» What is expected: Nothing but the lines from the one containing "ring pip: (306, 450)" through the one containing "pinky tip: (516, 472)", both included, should be given again, each exactly as written below.

» Records for the task:
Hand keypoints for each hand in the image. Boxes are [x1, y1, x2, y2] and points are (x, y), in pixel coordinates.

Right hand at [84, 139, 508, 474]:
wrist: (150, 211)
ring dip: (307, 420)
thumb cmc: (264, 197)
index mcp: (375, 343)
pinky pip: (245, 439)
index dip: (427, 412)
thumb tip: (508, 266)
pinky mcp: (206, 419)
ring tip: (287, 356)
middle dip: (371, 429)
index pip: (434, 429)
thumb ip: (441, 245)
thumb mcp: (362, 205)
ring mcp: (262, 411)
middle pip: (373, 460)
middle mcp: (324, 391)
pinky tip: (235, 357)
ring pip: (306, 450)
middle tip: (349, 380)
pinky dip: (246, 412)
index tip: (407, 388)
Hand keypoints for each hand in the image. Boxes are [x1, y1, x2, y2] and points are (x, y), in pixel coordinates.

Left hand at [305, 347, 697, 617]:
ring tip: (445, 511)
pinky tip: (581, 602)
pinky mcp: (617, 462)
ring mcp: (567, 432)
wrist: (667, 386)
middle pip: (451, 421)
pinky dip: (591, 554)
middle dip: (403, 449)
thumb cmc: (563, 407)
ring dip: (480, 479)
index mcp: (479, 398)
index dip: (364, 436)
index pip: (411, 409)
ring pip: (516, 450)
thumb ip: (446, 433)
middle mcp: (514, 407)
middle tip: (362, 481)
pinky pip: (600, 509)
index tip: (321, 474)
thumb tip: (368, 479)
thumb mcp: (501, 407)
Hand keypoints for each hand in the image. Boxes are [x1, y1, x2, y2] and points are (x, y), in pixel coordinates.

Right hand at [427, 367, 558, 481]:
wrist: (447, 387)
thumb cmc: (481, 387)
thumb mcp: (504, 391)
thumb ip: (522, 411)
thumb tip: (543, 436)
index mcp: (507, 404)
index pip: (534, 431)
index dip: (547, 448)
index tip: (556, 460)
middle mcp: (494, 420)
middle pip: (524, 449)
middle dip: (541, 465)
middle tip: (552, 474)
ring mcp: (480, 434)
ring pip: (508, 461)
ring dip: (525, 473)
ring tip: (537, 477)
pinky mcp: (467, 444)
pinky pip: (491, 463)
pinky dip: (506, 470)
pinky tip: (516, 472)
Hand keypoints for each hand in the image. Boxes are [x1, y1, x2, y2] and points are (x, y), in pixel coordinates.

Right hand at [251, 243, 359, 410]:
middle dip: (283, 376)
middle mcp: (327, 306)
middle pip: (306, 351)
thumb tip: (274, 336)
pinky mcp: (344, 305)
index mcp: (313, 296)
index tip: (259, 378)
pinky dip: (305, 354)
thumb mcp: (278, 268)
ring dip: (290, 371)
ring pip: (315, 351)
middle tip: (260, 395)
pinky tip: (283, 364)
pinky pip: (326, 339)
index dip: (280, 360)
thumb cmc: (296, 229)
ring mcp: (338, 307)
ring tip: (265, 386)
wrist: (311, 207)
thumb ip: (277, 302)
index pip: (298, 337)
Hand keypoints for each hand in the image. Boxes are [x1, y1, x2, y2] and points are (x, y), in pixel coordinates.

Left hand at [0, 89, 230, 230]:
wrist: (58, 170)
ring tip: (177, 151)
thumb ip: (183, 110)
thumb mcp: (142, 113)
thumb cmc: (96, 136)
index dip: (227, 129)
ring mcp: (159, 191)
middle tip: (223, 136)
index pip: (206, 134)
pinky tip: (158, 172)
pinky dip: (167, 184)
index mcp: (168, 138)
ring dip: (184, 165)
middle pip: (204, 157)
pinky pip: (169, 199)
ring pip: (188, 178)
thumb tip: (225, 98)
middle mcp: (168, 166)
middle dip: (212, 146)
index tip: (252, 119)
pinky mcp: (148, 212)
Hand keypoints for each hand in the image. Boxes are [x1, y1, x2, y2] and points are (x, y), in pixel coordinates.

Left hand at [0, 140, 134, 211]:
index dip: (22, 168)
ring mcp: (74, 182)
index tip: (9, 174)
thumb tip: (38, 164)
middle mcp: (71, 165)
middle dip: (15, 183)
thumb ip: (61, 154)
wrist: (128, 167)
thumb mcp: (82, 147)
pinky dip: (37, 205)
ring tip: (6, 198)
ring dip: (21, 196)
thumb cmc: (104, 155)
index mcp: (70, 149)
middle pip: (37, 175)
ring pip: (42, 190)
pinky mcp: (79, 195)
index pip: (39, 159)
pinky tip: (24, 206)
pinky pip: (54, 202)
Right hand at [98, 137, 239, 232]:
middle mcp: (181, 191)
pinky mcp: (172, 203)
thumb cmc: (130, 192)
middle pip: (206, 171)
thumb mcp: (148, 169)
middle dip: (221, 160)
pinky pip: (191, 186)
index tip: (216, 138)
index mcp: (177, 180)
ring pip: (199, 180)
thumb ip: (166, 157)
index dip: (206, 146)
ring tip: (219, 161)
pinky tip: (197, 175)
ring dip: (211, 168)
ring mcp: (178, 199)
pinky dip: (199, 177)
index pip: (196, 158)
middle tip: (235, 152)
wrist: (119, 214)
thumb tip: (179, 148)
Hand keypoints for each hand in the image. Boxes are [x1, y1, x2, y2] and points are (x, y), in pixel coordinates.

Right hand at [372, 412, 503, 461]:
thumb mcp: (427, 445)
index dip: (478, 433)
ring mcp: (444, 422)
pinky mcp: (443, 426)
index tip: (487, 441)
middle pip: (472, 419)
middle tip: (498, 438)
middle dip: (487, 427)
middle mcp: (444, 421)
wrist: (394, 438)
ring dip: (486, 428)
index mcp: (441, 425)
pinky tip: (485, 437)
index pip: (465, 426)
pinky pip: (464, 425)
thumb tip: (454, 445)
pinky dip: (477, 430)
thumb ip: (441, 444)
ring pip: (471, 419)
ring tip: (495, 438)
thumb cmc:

» Problem solution:
ring pip: (306, 450)
middle tip: (349, 380)
pinky dip: (246, 412)
index tip: (407, 388)
Hand keypoints for each hand in the image. Boxes are [x1, y1, x2, y2] and points are (x, y), in pixel coordinates.

Left hand at [305, 347, 697, 617]:
ring tip: (445, 511)
pinky tip: (581, 602)
pinky mcp: (617, 462)
ring mcp: (567, 432)
wrist: (667, 386)
middle pip: (451, 421)
pinky dip: (591, 554)
middle dip: (403, 449)
thumb cmc: (563, 407)
ring dip: (480, 479)
index mcp: (479, 398)
index dip: (364, 436)
index pip: (411, 409)
ring pip: (516, 450)
thumb ip: (446, 433)
middle mcp: (514, 407)
middle tip: (362, 481)
pinky pip: (600, 509)
index tip: (321, 474)
thumb tip: (368, 479)
thumb mcp: (501, 407)
Hand keypoints for each hand in the image. Boxes are [x1, y1, x2, y2] and points are (x, y), in pixel coordinates.

Right hand at [427, 367, 558, 481]:
wrist: (447, 387)
thumb cmc: (481, 387)
thumb mcp: (504, 391)
thumb ip: (522, 411)
thumb tip: (543, 436)
index mcp: (507, 404)
index pip: (534, 431)
index dip: (547, 448)
index tip: (556, 460)
middle mcp: (494, 420)
middle pip: (524, 449)
middle dip: (541, 465)
middle tip: (552, 474)
ring mcp: (480, 434)
ring pip: (508, 461)
ring dip: (525, 473)
ring tip: (537, 477)
pinky mcp: (467, 444)
pinky pip: (491, 463)
pinky dip: (506, 470)
pinky tip: (516, 472)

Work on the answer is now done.